To give an example, last summer 12,000 psychology students and 10,000 history students graduated (I chose these subjects because they are two of the most popular – psychology is actually the fastest growing in the UK). In the same year, only 2200 physics students and 2400 chemistry students graduated (what’s more, I’m a chemistry graduate and my wife a history graduate so it’s a comparison that’s close to my heart). But it was the physics graduates and chemistry graduates who were most likely to be out of work 6 months later.
From the cohort of graduates whose whereabouts were known about, 11 per cent of those physics graduates were still out of work 6 months after graduating, and only 3 per cent were in a job in science. (History and psychology did slightly better, at 8.5 per cent and 8 per cent of graduates unemployed respectively).
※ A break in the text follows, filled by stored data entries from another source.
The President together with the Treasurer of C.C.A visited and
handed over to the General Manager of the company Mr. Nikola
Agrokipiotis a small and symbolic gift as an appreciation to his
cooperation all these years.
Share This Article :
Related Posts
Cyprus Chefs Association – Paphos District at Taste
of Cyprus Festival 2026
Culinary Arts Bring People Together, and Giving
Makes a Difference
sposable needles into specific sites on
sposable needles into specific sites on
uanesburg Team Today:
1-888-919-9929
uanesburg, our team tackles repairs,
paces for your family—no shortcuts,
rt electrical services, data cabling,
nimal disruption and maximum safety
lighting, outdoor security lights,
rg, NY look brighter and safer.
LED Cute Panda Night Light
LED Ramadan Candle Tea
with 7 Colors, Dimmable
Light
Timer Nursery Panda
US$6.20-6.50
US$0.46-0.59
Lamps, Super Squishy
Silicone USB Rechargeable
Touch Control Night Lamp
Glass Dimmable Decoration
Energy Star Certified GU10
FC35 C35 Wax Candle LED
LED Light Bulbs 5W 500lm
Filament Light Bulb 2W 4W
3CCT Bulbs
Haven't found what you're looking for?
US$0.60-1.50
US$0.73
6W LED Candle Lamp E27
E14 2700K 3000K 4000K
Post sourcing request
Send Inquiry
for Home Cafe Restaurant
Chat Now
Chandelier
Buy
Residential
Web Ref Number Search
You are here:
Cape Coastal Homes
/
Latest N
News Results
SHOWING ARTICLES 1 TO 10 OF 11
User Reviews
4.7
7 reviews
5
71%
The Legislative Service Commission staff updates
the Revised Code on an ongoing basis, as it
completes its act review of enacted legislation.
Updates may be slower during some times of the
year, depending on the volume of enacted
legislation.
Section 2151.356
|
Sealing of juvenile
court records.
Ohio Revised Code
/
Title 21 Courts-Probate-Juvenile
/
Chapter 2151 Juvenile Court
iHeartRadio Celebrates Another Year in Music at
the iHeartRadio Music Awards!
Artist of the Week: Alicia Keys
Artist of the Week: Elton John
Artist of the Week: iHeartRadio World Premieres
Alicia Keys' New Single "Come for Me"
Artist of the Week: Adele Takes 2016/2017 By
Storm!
This is an issue because these are the figures that will be going onto the websites that the A-level students of the future will be using to check the employment prospects of the courses they’re going to be paying a lot of money for. When they see the outcomes for science courses compared to other subject that aren’t suffering a “shortage”, some of them are going to wonder what on earth the fuss is about.
So, let’s get it out there: Do we really have a shortage of science graduates?
There is an obvious answer, of course: we have a shortage of good science graduates. So, what exactly is the problem with the ones we do have? The CBI members tell us that they are short of “employability skills”. Not technical skills. So, are they suggesting that our science students are spending too much time learning science and not enough time learning business?”